A lawmaker from the coalition Kulanu party declared Sunday she is going to run for Jerusalem mayor within the upcoming municipal elections, becoming a member of a crowded area of candidates vying for the management of Israel’s capital.
With her announcement, MK Rachel Azaria grew to become the primary feminine candidate to enter this 12 months’s mayoral race.
“I entered politics for Jerusalem when the situation in the city wasn’t simple and the negative migration was at its peak,” Azaria mentioned in a assertion. “I was called to the task and I answered.”

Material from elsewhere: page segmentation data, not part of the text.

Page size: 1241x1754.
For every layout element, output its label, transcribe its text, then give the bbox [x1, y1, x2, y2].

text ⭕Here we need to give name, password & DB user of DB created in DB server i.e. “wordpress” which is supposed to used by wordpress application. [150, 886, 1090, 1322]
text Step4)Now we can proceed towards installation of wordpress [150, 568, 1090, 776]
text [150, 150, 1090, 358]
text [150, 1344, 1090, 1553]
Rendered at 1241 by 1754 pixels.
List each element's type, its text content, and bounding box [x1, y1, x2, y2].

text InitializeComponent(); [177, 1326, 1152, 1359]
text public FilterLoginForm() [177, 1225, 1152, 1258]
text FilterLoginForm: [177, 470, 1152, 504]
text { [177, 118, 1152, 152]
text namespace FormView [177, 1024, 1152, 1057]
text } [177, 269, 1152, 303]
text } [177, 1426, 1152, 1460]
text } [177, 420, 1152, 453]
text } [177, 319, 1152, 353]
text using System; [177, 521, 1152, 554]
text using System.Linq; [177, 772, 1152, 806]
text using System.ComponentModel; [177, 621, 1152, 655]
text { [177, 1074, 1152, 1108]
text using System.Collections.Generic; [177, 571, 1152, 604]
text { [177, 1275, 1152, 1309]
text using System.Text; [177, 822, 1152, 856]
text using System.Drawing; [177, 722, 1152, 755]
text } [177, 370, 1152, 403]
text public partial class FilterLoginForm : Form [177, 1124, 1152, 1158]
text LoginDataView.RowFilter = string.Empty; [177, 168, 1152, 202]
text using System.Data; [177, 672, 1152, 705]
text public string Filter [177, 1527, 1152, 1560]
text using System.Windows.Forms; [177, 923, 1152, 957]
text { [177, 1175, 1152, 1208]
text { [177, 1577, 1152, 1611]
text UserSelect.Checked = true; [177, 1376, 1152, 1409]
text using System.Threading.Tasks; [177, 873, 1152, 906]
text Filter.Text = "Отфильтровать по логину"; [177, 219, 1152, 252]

Azaria, a former deputy mayor of Jerusalem and metropolis council member for the Yerushalmim party, described her resolution as a homecoming after three years within the Knesset.
“The growing public desire to see more women contend for and become a part of the national and local leadership, along with the calls and support of many residents from different sectors, as well as my deep personal desire to act for the good of Jerusalem, brought me to the decision to return home to the place where my heart is,” she mentioned.
The Jerusalem-born Azaria, 40, thanked Finance Minister Moshe Kahlon, the Kulanu party chief, for inviting her to hitch his party and function one among its Knesset members after the March 2015 elections.
“Now, with more experience and public roles, I am returning to work for Jerusalem — from Jerusalem,” she mentioned.
Moshe Kahlon (R) and Rachel Azaria shake fingers at a press convention in Jerusalem asserting Azaria will be a part of the Kulanu party on January 6, 2015. (Yonatan Sindel/Flash90)
Azaria’s entry to the mayoral race made her the third serving lawmaker to declare her candidacy, together with Jerusalem Affairs Minister Ze’ev Elkin and Zionist Union MK Nachman Shai.
Other outstanding candidates embrace Deputy Mayor Moshe Lion, who misplaced to Mayor Nir Barkat within the 2015 elections, and Ofer Berkovich, the 34-year-old head of the Hitorerut faction. Berkovich, a metropolis council member and former deputy mayor, enjoys the help of the secular public and a number of the metropolis’s extra liberal non secular residents.
A pair of lesser recognized candidates have additionally introduced they'll run on a secular ticket whereas two ultra-Orthodox deputy mayors have signaled their curiosity in operating, hoping to capitalize on the 32 % of the town’s inhabitants that identifies as Haredi — and whose voter share is even larger because the metropolis’s Arab residents typically boycott the municipal vote.
Barkat, who introduced in March he wouldn't search a third time period and as an alternative run for the Knesset with the ruling Likud party, has endorsed Elkin, a fellow Likud member and ally of Prime Minister Benjamin Netanyahu.